In una piazza come al solito gremita di spettatori, Dario Argento emozionato da tanto calore ci parla del suo celebrato esordio de L'uccello dalle piume di cristallo, prodotto, come tanti altri suoi film, proprio da Titanus, e nelle immagini che ci ricordano momenti salienti di quell'ottimo horror, riconosciamo la grandezza, lo stile visivo personalissimo di un autore purtroppo troppo opaco durante tutto l'ultimo ventennio, ma che resta, non fosse per quel che ha diretto nei '70, un grande uomo di cinema.

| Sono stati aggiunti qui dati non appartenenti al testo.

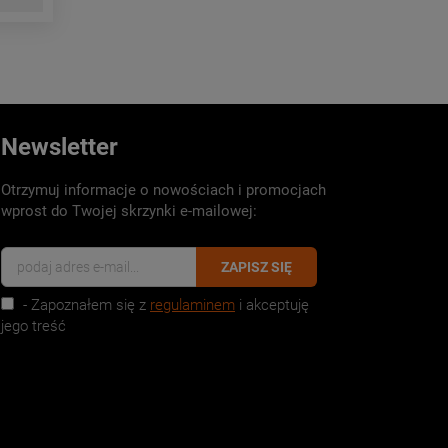
Newsletter
Otrzymuj informacje o nowościach i promocjach
wprost do Twojej skrzynki e-mailowej:
ZAPISZ SIĘ
- Zapoznałem się z
regulaminem
i akceptuję
jego treść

Ma è la sontuosa presenza di un Gattopardo restaurato ed in versione integrale smagliante che ci rende la giornata indimenticabile, anche quando una pioggia torrenziale funesta con prepotenza la proiezione, condizionando la visione proprio nel momento dedicato alla interminabile cerimonia con ballo e danze, che, anche sotto uno scroscio magari suggestivo, certamente disturbante e rumoroso, non perde il suo fascino ed anzi ci emoziona mentre resistiamo assieme a pochi altri "superstiti", al riparo di un tendone di fortuna, al nostro posto, meravigliati dalla grandezza del cinema italiano che fu e dalla maestria ineguagliata, dalla capacità di organizzazione e dalla insuperabile visione d'insieme che solo un grande come Luchino Visconti e pochi altri potevano riuscire a creare.